**Data records**
::::::

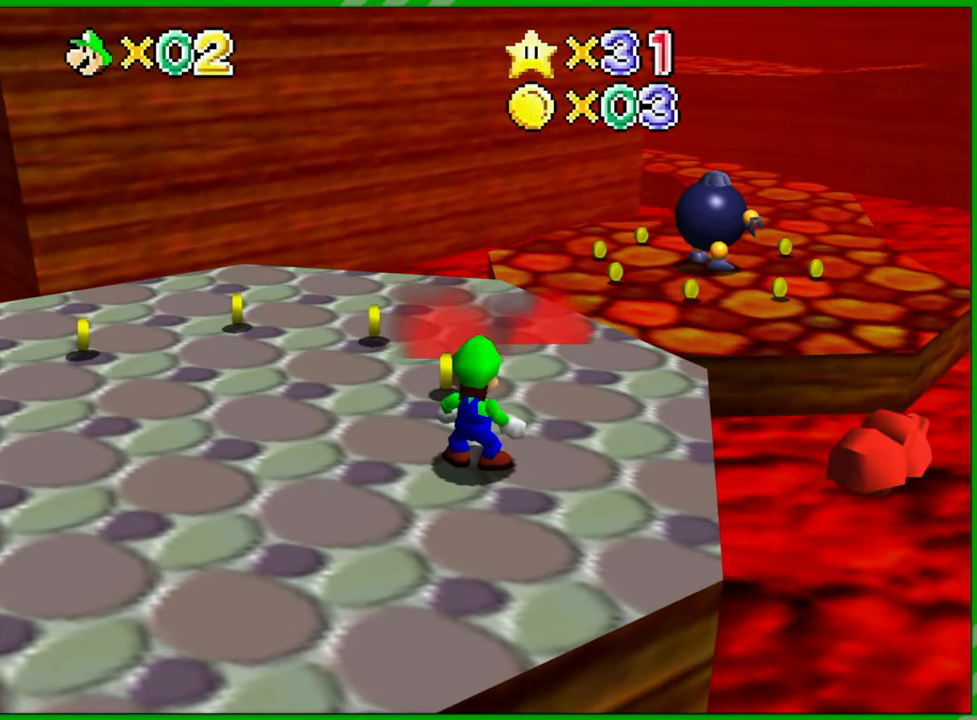
{"buttons": [], "left_stick": "up-right", "events": [[417, "left_stick", "up-right"]]}
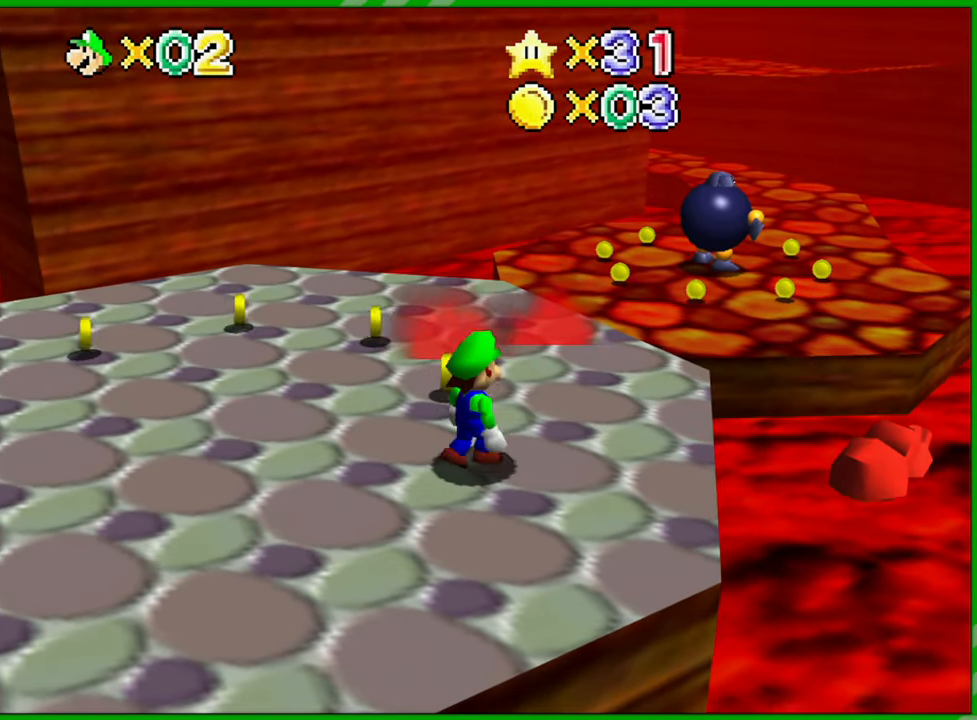
{"buttons": [], "left_stick": "center", "events": [[100, "left_stick", "center"]]}
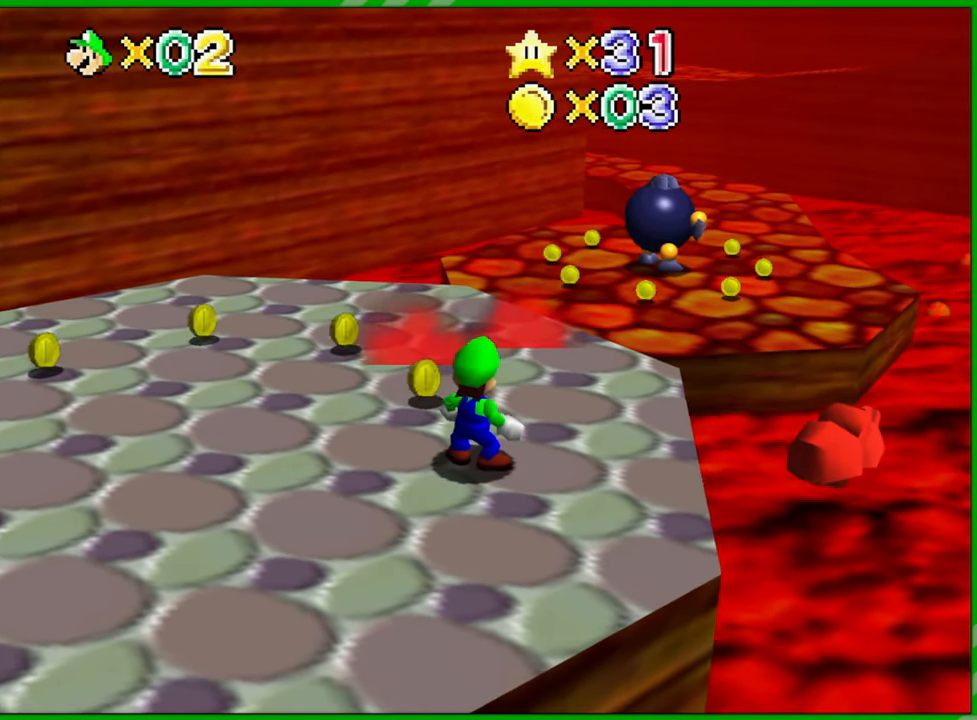
{"buttons": [], "left_stick": "center", "events": []}
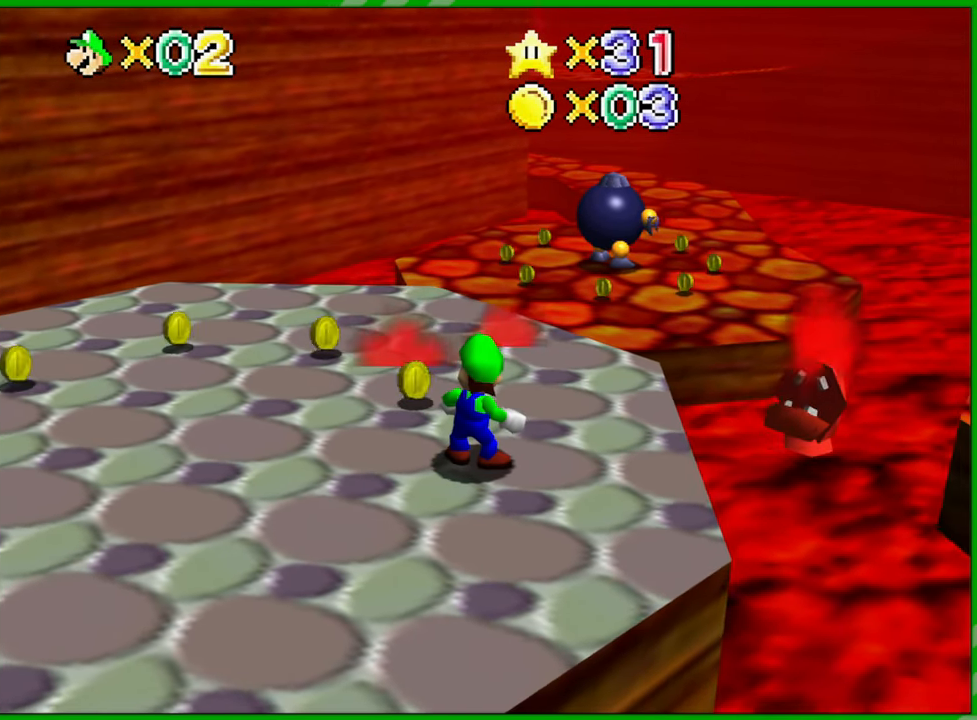
{"buttons": [], "left_stick": "left", "events": [[400, "left_stick", "left"]]}
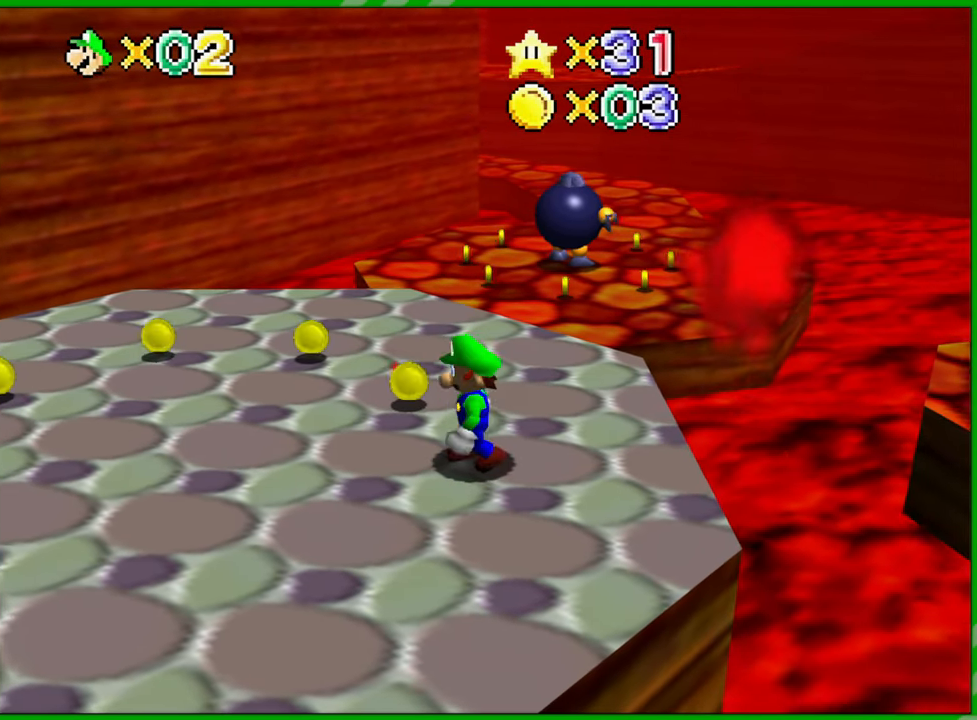
{"buttons": [], "left_stick": "up-left", "events": [[383, "left_stick", "up-left"]]}
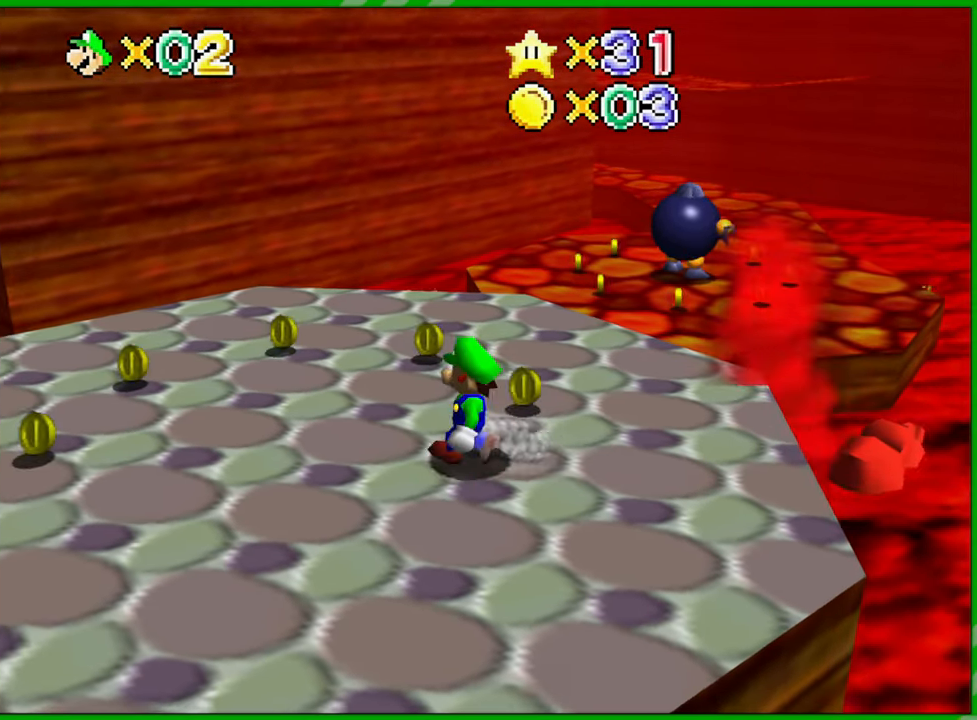
{"buttons": [], "left_stick": "up-right", "events": [[283, "left_stick", "up"], [400, "left_stick", "up-right"]]}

::::::

**Exercise details**
Your job is to copy every entry exactly. Omit the pictures.

**Result for this exercise**
{"buttons": [], "left_stick": "up-right", "events": [[417, "left_stick", "up-right"]]}
{"buttons": [], "left_stick": "center", "events": [[100, "left_stick", "center"]]}
{"buttons": [], "left_stick": "center", "events": []}
{"buttons": [], "left_stick": "left", "events": [[400, "left_stick", "left"]]}
{"buttons": [], "left_stick": "up-left", "events": [[383, "left_stick", "up-left"]]}
{"buttons": [], "left_stick": "up-right", "events": [[283, "left_stick", "up"], [400, "left_stick", "up-right"]]}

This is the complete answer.